The simple Garamond, one of the most popular typefaces out there, is often overlooked. But Swedish artist Bjorn Johansson was inspired by the shapes and joints of each letter. Looking closely, he examined the bare bones of the letters and formed his own hand-drawn typography, connecting bone to bone. This article explores Johansson’s latest project, Garamond Corpvs.
The letters take on structures like our body, “so perfect in shape that they must be divine.”
Even during his time at art college in Stockholm, Johansson was fascinated with anatomy. The dive into all things typographical started when he learnt about 16th century French engraver Geoffrey Torey, who made comparisons between Latin letters and human anatomy. Claude Garamond was Torey’s most famous apprentice, creating the familiar type face we know today — Garamond, of course.
In a study of letters by Torey, “the proportions were like a grid of letters, and he compared them to human anatomy. The arms of our body became the T and the face was O and the idea was that they were so perfect in shape that they must be divine.”
Launching on Kickstarter, Garamond Corpvus is a project with detailed studies of letters and legs.
Screen print posters feature individual letters, posters with the whole alphabet, and a mix of uppercase and lowercase, showcasing the backbone of each letter.

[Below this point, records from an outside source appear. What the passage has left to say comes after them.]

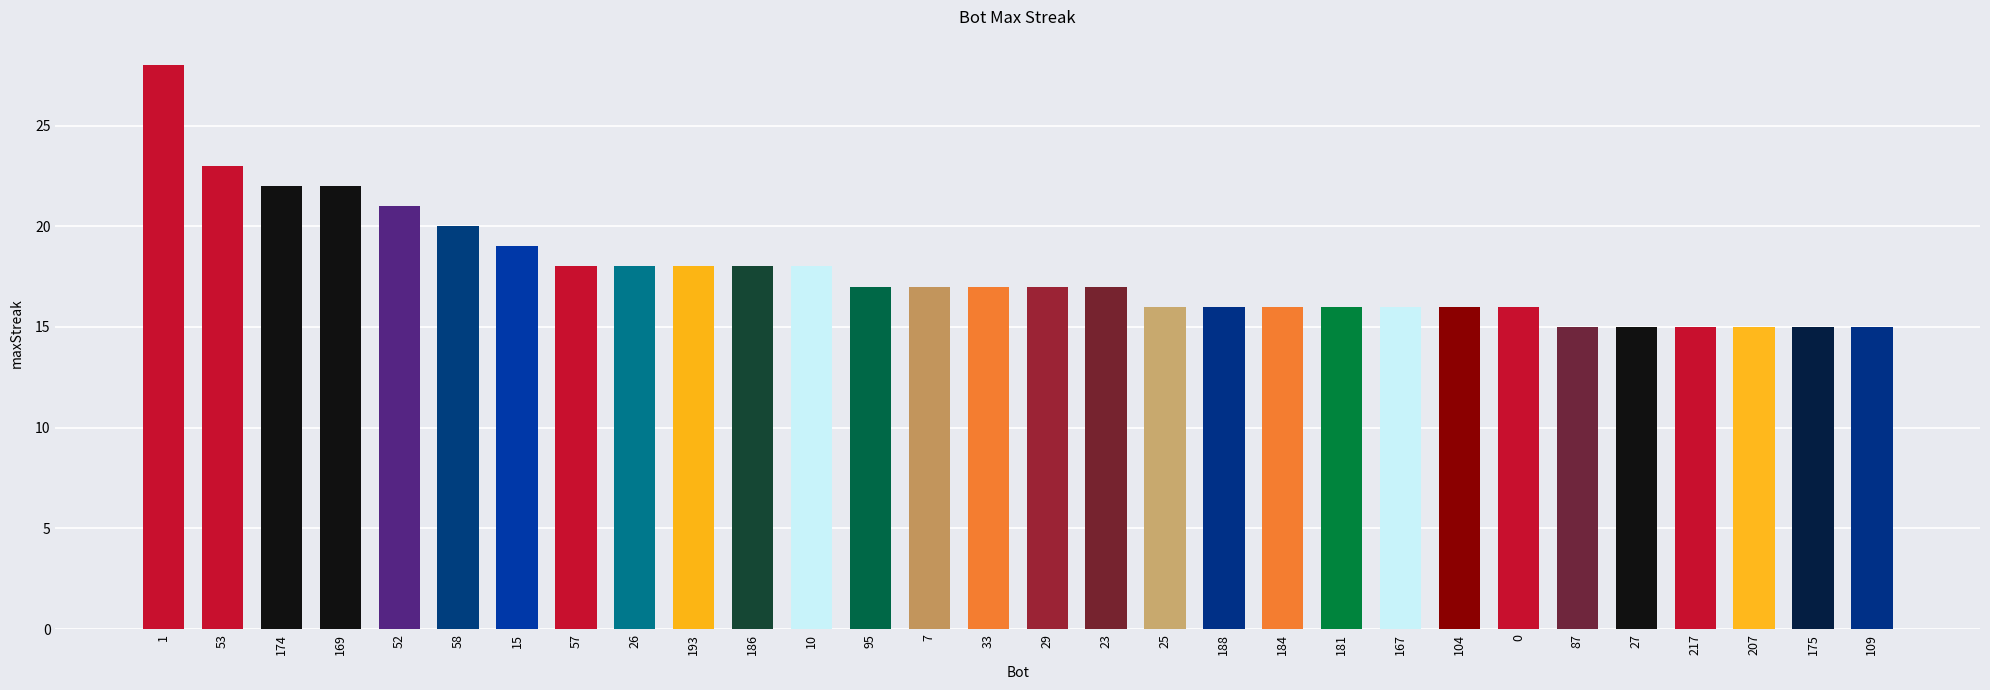

Count the number of categories in the chart.

30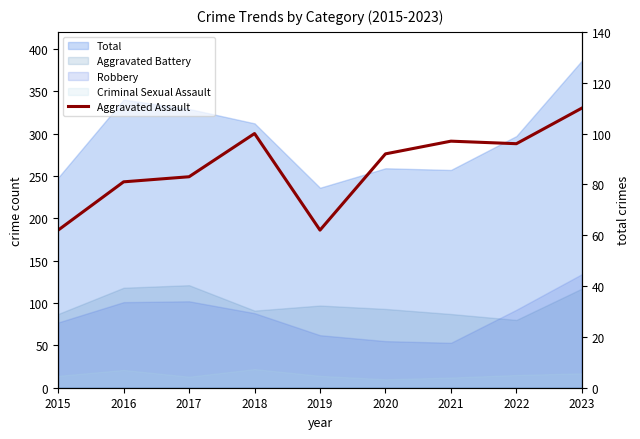

How many interior local valleys (lower than both neighbors) does the data have?

2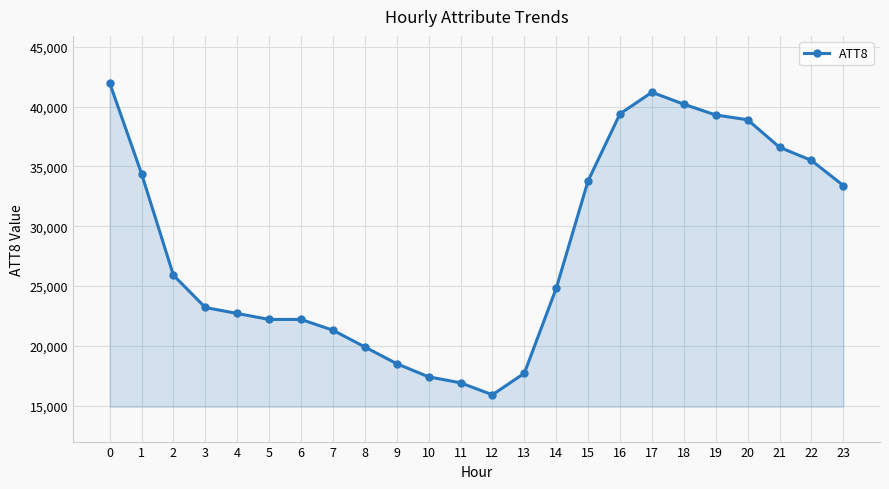

What is the smallest value displayed?

15900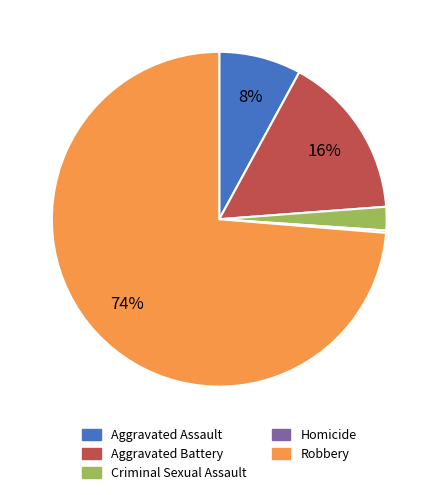

To the nearest percent, what portion does Aggravated Assault represent?

8%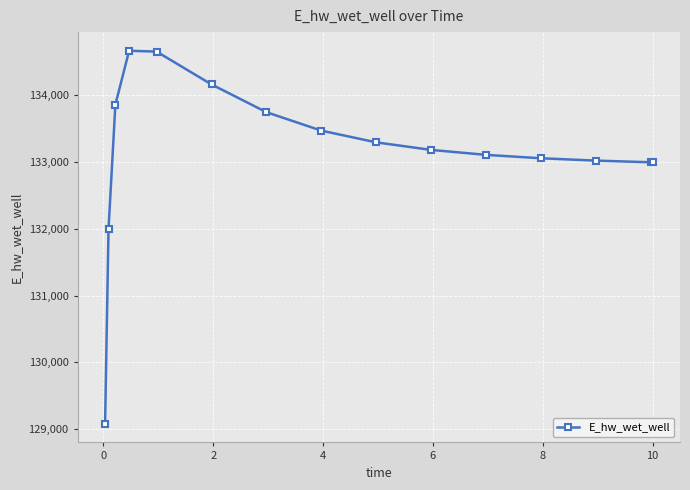

What is the maximum value shown in the chart?

134660.6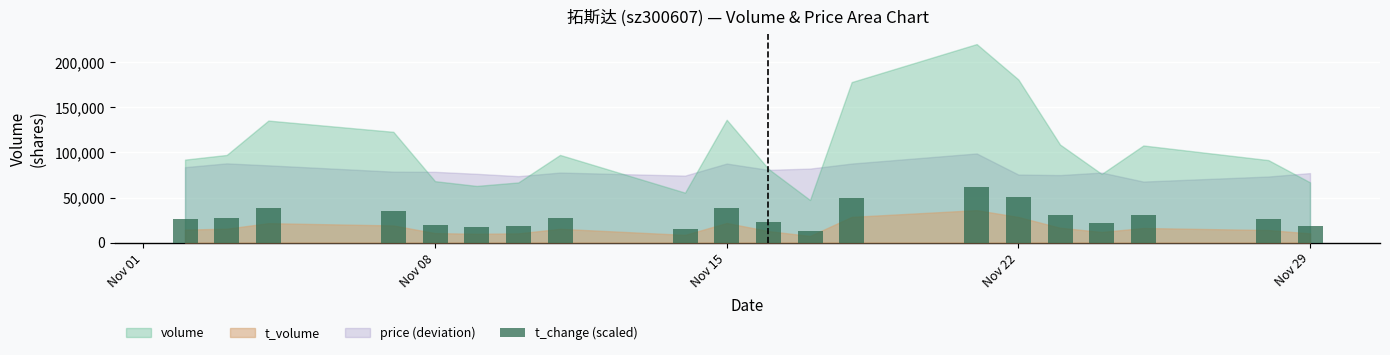

What is the maximum value shown in the chart?

61760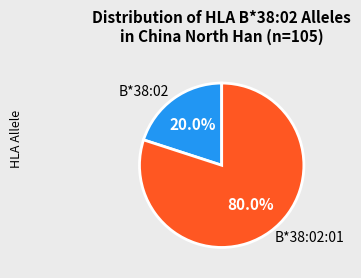

Is it true that B*38:02 is 7% of the pie?

False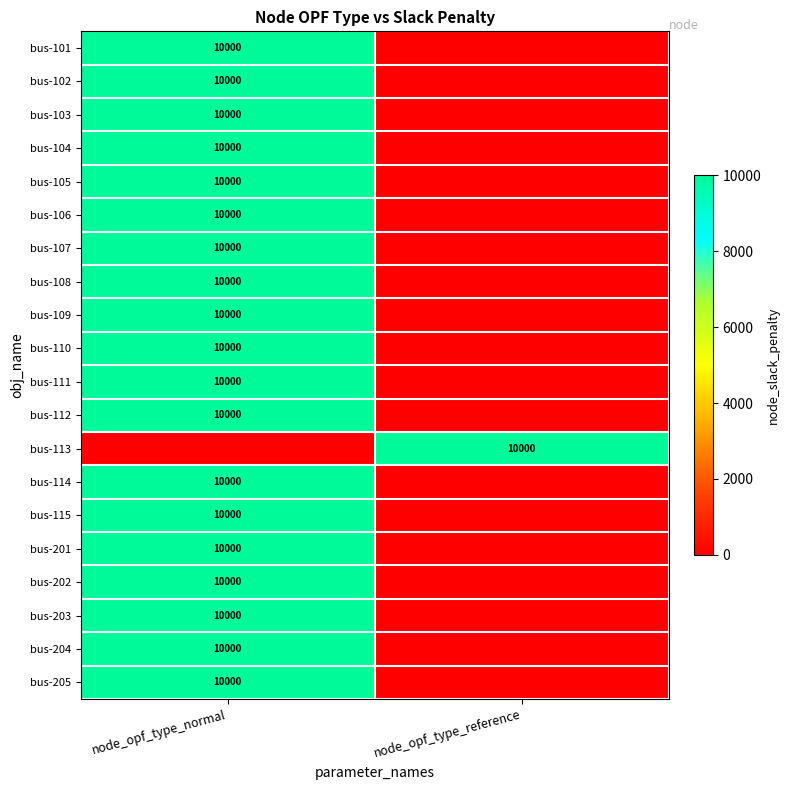

True or false: bus-205 has a value of 2002 at node_opf_type_normal.

False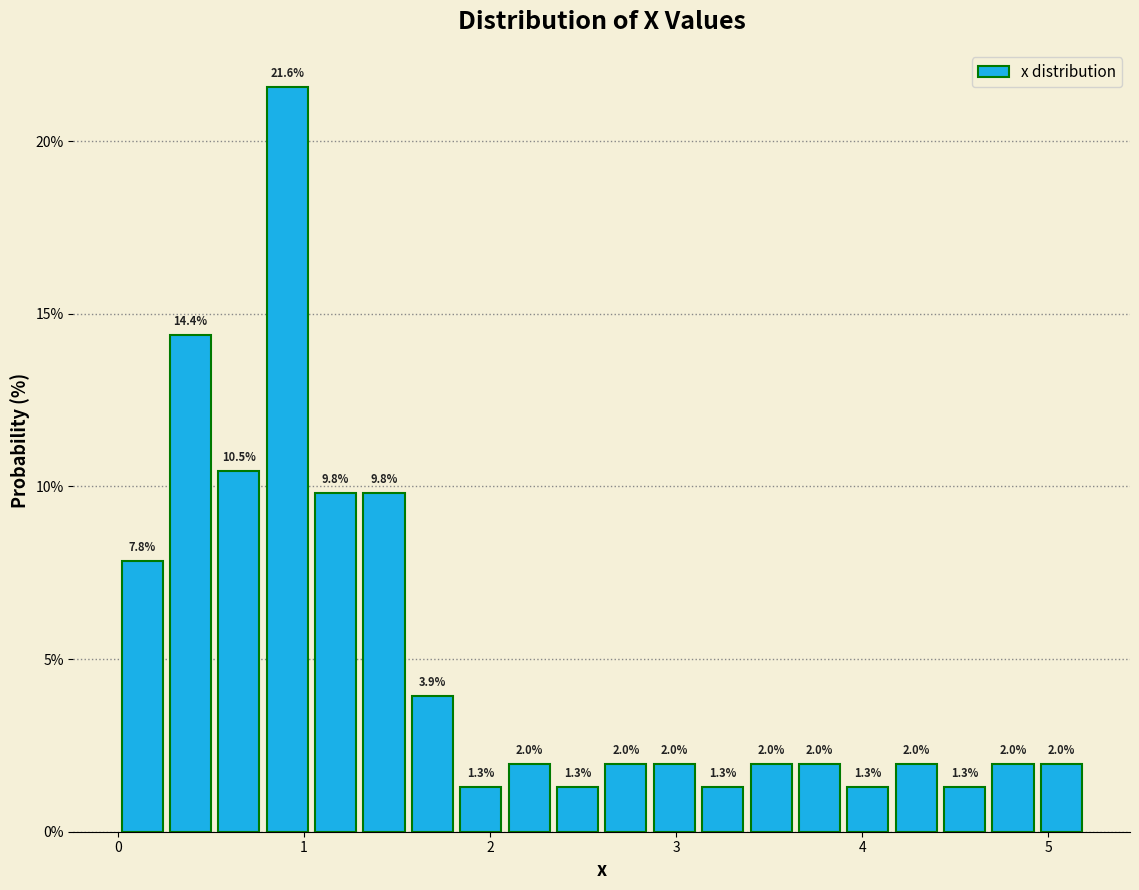

Read against the x-axis, roughly where is the centre of the tallest bar?

0.9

It’s absolutely fascinating to see the way the letters have been carefully drawn out, even with joints flexing in the right way to create bent italics.
Designing the letters was a bit like building up a skeleton
“I have had a lot of medical and anatomy books. Also I’ve built three-dimensional clay [model] joints. So the joints of the letters are also functional, so they can become an italic letter.”
Is creating an italics set your next project?
“I can do this for life. There are so many things. Like the lowercase letter and the uppercase letter. I made the bone structure, seeing how the bone develops from lowercase to uppercase letter as well.”
I asked Johansson who might enjoy hanging the project at home. His Kickstarter project offers the letters as signed silk screen prints, created in a small print house in Stockholm. It’s in this cozy Scandinavian setting that the hand-crafted letters feel at home.
Who’s going to like these pieces?
Having made it for himself, he admitted it was probably going to appeal to a lot of nerds and hipsters. Maybe even the dragons-and-tattoos crowd. But anyone really, fascinated with the twining of nature and our human world.
How do you decorate your house? What does a hipster house look like to you?
“I think my home is quite clean but with some quirkiness to it. I actually have a lot of anatomy stuff at home like I have a frog skeleton and a lot of nerdy medical stuff there.”
Looking to get your hands on one of these? Garamond Corpvs screen print posters show that skeleton aren’t just for Halloween, and that our words and the natural world are really one and the same after all.